Attendees stayed around until the office closed at 9pm discussing their own ClickHouse efforts and sharing ideas.  We would like to give a big shoutout to Cisco for hosting the event. The next San Francisco ClickHouse meetup will be on 3 February at Cloudflare, another great  ClickHouse supporter. 

Moscow ClickHouse Meetup – 11 December

Moscow ClickHouse meetups are traditionally organized by Yandex in a big ‘Extropolis’ conference hall that can welcome 200-250 people. This time it was nearly full at 7pm when the meetup started, but not everybody survived until the last talk ended at a remarkable 11:30pm. It took so long thanks to 7 interesting talks from ClickHouse developers and community users:

  • Alexander Krasheninnikov from Badoo is a frequent speaker at Moscow meetups. This time he opened up a meetup with an interesting talk about time series prediction models in ClickHouse. By the way, Alexander is an official maintainer of the ClickHouse JDBC driver.

  • Artem Zuikov from Yandex ClickHouse team invited everybody to a fascinating journey through the different JOIN types available in ClickHouse. For example, have you ever heard of SEMI JOIN or ANTI JOIN? Please check the slides to learn more.

  • Andrey Konyaev from ArenaData presented an interesting use case optimizing queries with new ClickHouse skipping indices. These are special data structures they can improve query performance enormously when properly used. Andrey demonstrated 15-17X improvement on his benchmark. We plan to publish a research on this topic soon as well.

  • DBeaver team talked about ClickHouse JDBC drivers and compatibility issues they are facing. DBeaver is a nice SQL UI supporting multiple databases, including ClickHouse.

  • Ivan Moskvin from Yandex.Cloud team talked about the architecture of Yandex DataLens — BI SaaS available for Yandex.Cloud. DataLens uses ClickHouse cluster internally in order to materialize intermediate data collected from different sources.

  • Altinity contributed to the meetup through Vladimir’s Chebotaryov’s detailed overview of multi volume storage. Vladimir did a lot of work recently, submitting over 50 PRs polishing this functionality. He talked about use cases and design, and even merged our newest addition — TTL storage policies — in real time!

Traditionally Alexey Milovidov closes a meetup with a ‘what’s new’ kind of talk. It was not an exception this time as well. ClickHouse is evolving so rapidly that it is not easy to catch up with all new features. Alexey reviewed recent additions and talked about the ambitious 2020 development plans. We are going to share those plans in our blog later in December. Meantime, check out Alexey’s slides.

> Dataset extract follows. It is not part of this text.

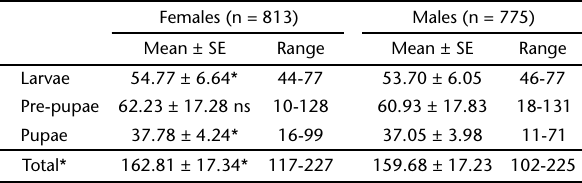
Table III. Agrotis malefida reared under controlled conditions (25 ± 1°C, 70 ± 10% RH and 14 hours photophase). Mean duration (days), and standard errors, of larval and pupal periods, considering males and females separately. The prepupal period is separated from the larval period. The mean values of both sexes were compared using a t-test, at a confidence level of 95%.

London Open Source Meetup – 16 December

London Open Source Database Practices Meetup was organized by the ProxySQL Team and was held at the Cloudflare office, very close to the breathtaking London Eye and the Christmas market.  Big thanks to ProxySQL and Stacy Rostova for flawless organization as well as to Cloudflare for the venue and beverages. Some 45 people attended the event, which featured three presentations:

It seemed that London is thirsty for news and meet-ups that help users operate large-scale IT systems. Even though quite a lot of people are just beginning use of the technologies presented in the talks, the problem statements were definitely aimed at operations at scale. We look forward to coming back to London soon to quench that thirst.